Synthèse du débat organisé dans le cadre du forum mondial Normandie pour la Paix 2019.
Modératrice : Sarah Taylor, Chercheuse senior, International Peace Institute
Intervenantes : Christina Shaheen, Conseillère pour les questions de genre, Bureau de l’Envoyé spécial du Secrétaire général pour la Syrie, ONU ; Catherine Turner, Professeure associée, Durham University ; Jody Williams, Prix Nobel de la Paix 1997

En dépit des nombreuses initiatives lancées ces dernières années, les femmes restent sousreprésentées lors des processus de paix – seulement 2 % des médiateurs des processus supervisés par l’ONU sont des femmes – et certaines d’entre elles sont même assassinées pour leur implication. Pourtant, leur rôle semble essentiel lors des négociations, notamment pour promouvoir les droits des femmes.

Catherine Turner souligne que les processus de paix sont la conjonction des efforts menés à chaque échelon de la société, impliquant aussi bien les diplomates que les autorités politiques, religieuses ou sociales au niveau local. Selon elle, c’est notamment au niveau local que les femmes peuvent mettre en oeuvre leurs qualités de médiatrices et exercer une forme de leadership dans les processus de paix. Christina Shaheen cite à ce propos l’exemple d’une initiative citoyenne née en 2018 de plusieurs groupes de femmes, ayant débouché sur des manifestations pour la paix à Idleb en Syrie et sur une pétition signée par 10 000 femmes qui est parvenue au Conseil de sécurité de l’ONU. Cette initiative a permis d’alerter la communauté internationale sur la gravité de la situation humanitaire concernant les civils confrontés à la recrudescence des combats dans le nord-ouest de la Syrie.

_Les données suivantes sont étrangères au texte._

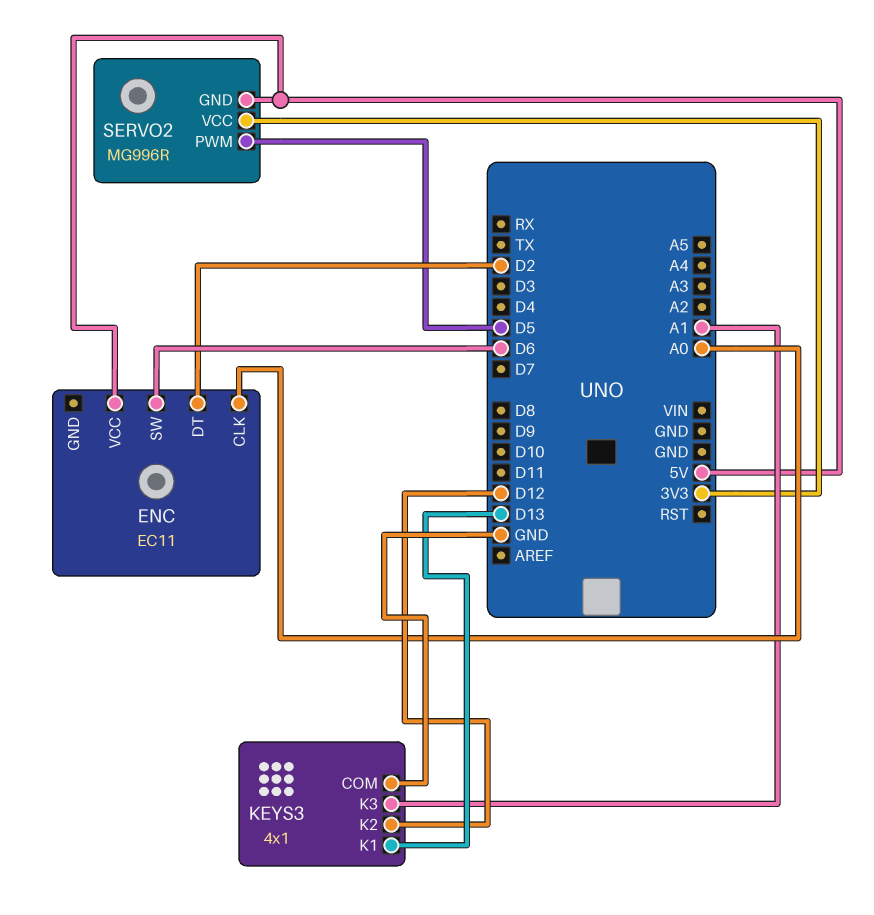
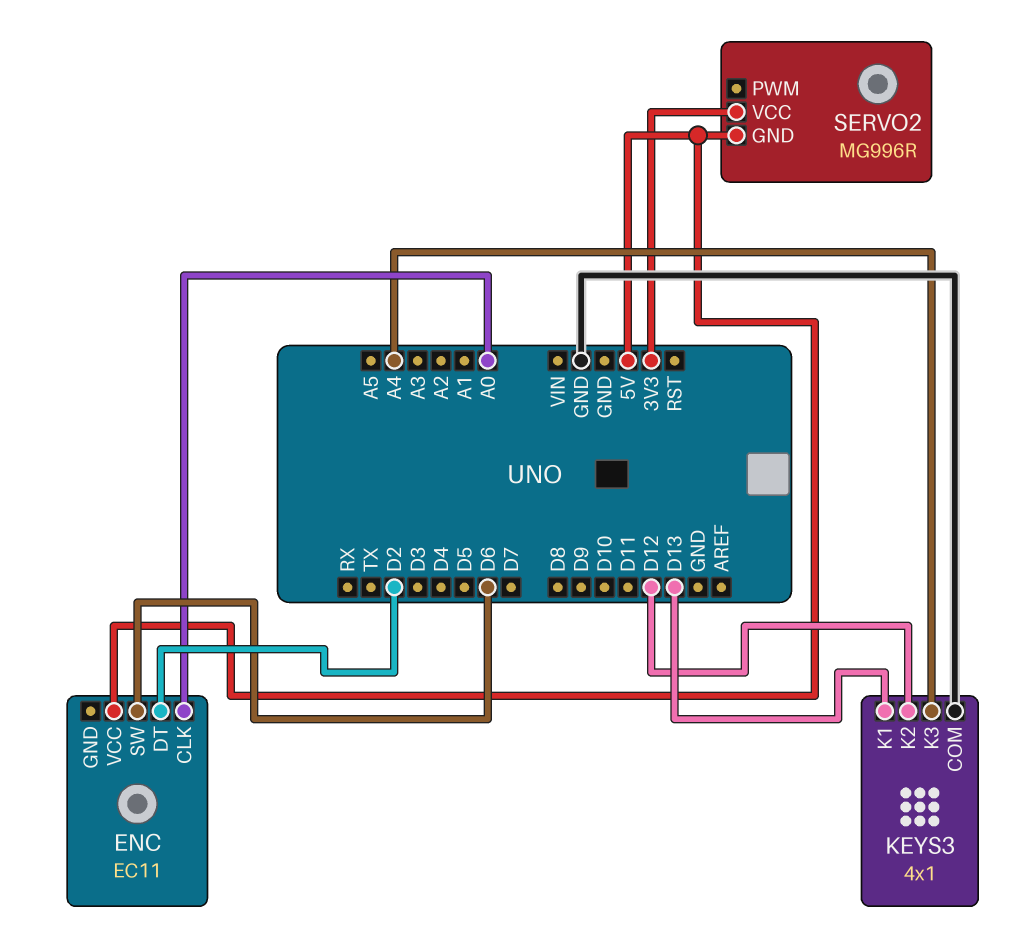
KEYS3 pin K3: A1 -> A4
SERVO2 pin PWM: D5 -> none

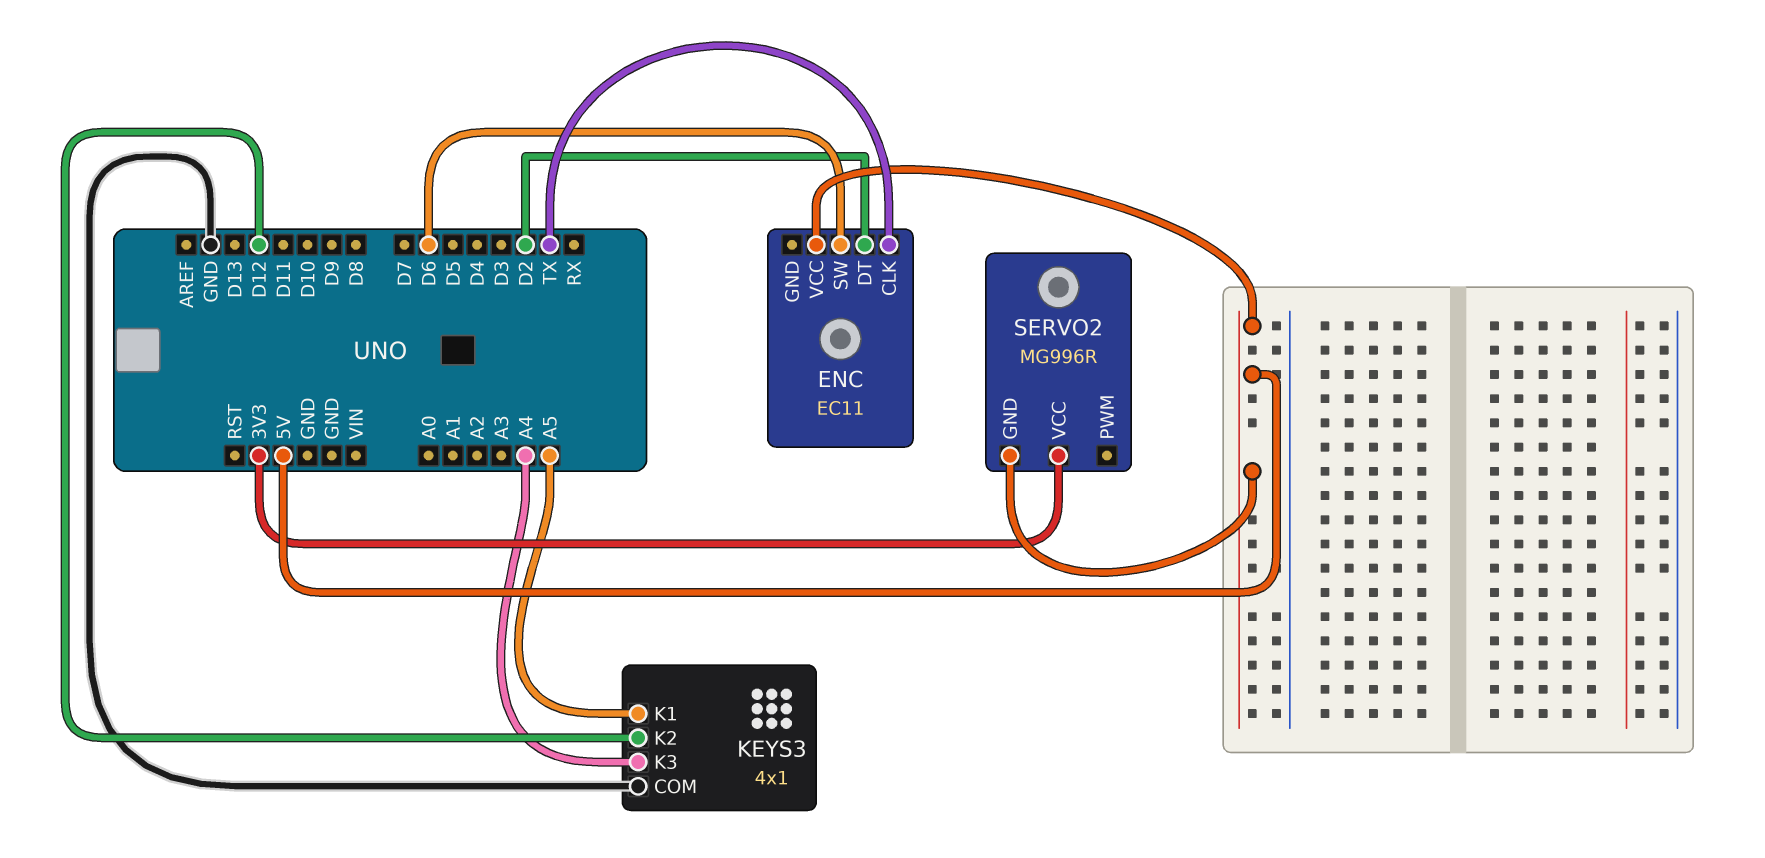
ENC pin CLK: A0 -> TX
KEYS3 pin K1: D13 -> A5

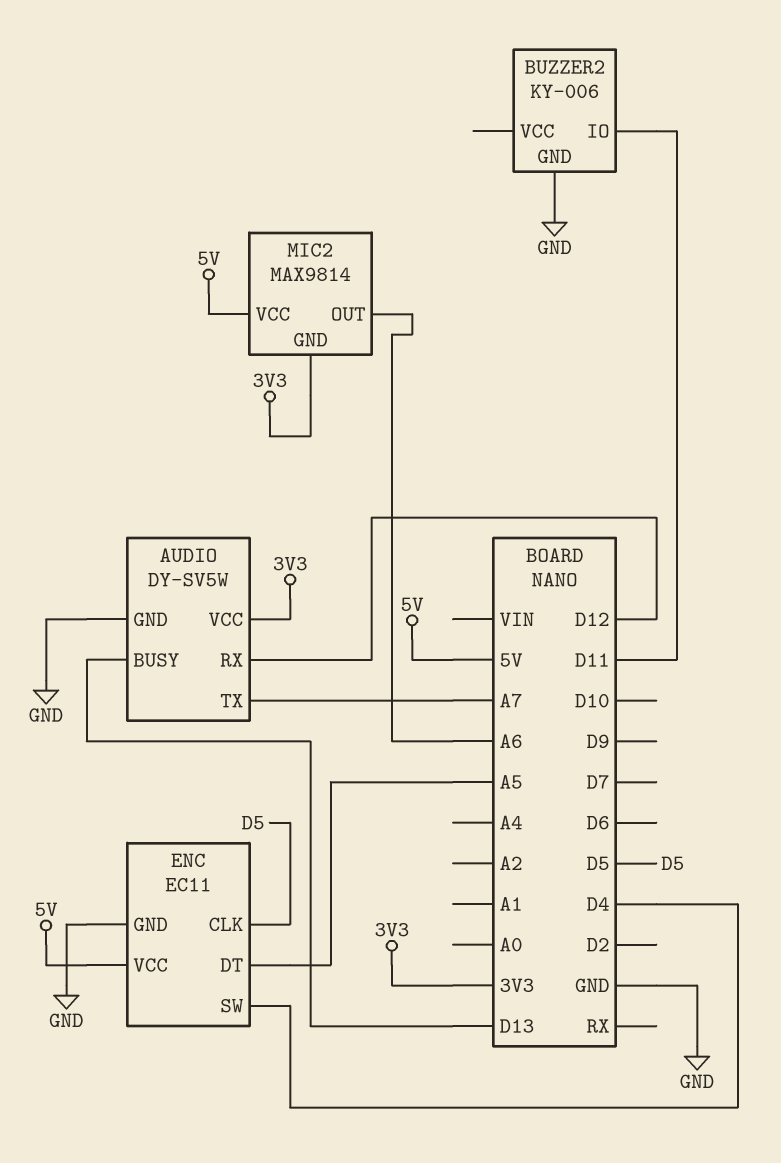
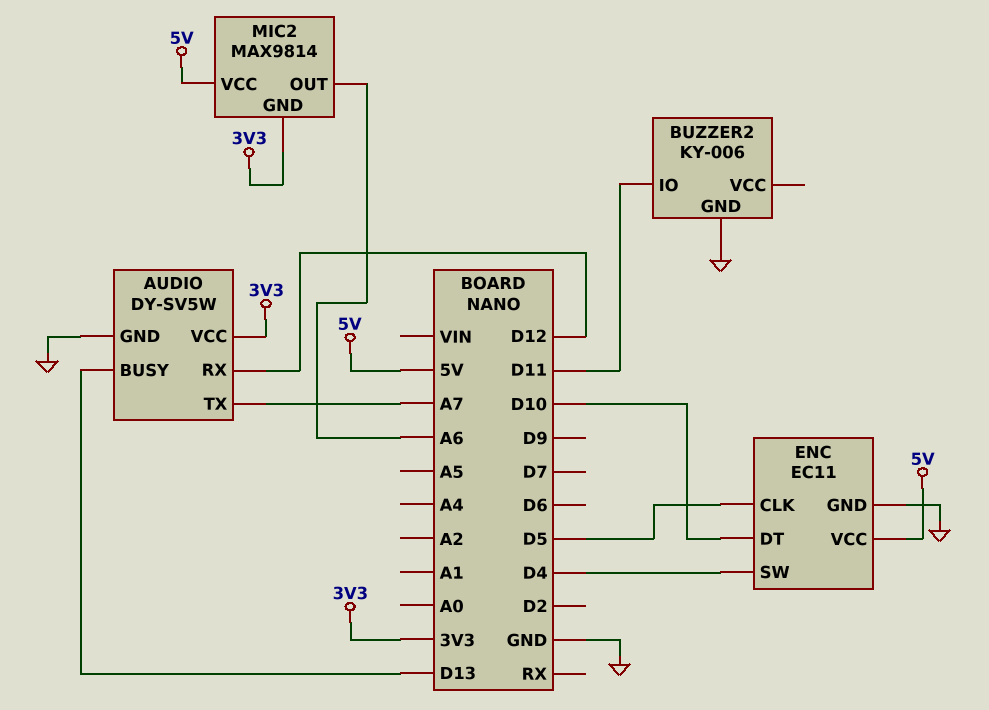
ENC pin DT: A5 -> D10

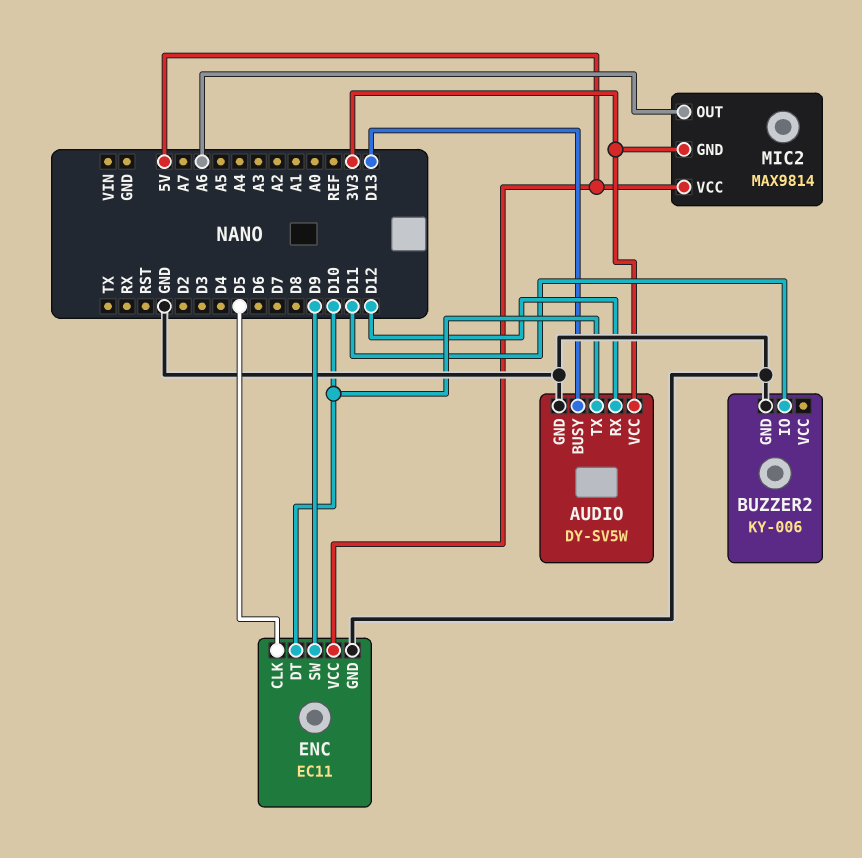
AUDIO pin TX: A7 -> D10
ENC pin SW: D4 -> D9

En revanche, aux yeux de Catherine Turner, pour que les femmes puissent jouer un rôle significatif dans les processus de premier plan, il faudrait ajouter de nouvelles dimensions à la notion même de leadership, en ne tenant plus seulement compte des mécanismes de pouvoir mais aussi des aptitudes concrètes à la résolution des conflits.

Jody Williams a fait sien le principe suivant : « Si je ne fais rien pour changer une situation que je considère comme injuste, alors je fais partie du problème. » Elle a gagné la reconnaissance des participants aux processus de paix par sa capacité à pousser ses interlocuteurs à s’interroger sur leur propre comportement, quitte à adopter une attitude provocatrice. Elle ne s’est jamais sentie pénalisée par sa condition de femme, considérant que la reconnaissance s’obtient essentiellement par ses compétences. Sa plus grande réussite reste l’aboutissement de son combat contre l’utilisation des mines antipersonnelles, processus au cours duquel les femmes ont d’ailleurs joué un rôle majeur.

Les femmes sont porteuses d’innovation pour les processus de paix futurs. Elles sont en effet capables de remettre en cause les règles du jeu diplomatique traditionnel, créé par des hommes et fondamentalement fondé sur la notion de pouvoir et de domination militaire. Au-delà de leur image historique de « gardiennes du foyer », les femmes sont en effet plus enclines à embrasser les relations interhumaines à travers d’autres grilles de lecture que les rapports de force et de domination. À ce titre, elles méritent une meilleure représentation au sein des groupes de négociations.

Jody Williams a pris l’exemple du processus contre la prolifération des « robots tueurs », c’est-à-dire des armes robotisées dotées d’une capacité de décision autonome d’engager des cibles. Ces travaux sont coordonnés par une femme, qui s’est insurgée contre le fait que le panel d’experts qui avait été désigné était exclusivement masculin. Elle a exigé que les femmes représentent une part significative de ce panel, arguant que les femmes pouvaient enrichir le débat. Elle a fini par obtenir satisfaction sur ce point. L’idée de l’utilité de la présence des femmes au sein des panels d’experts est d’ailleurs de plus en plus défendue, y compris par les hommes.

Cet exemple illustre une autre problématique : les femmes n’obtiennent pas toujours directement la reconnaissance à laquelle elles peuvent prétendre de par leurs compétences. Elles doivent souvent combattre pour obtenir cette reconnaissance. Jody Williams tempère ce propos en soulignant que « tous les succès passés des femmes sont autant de marches que les femmes d’aujourd’hui peuvent gravir pour s’élever dans la société ».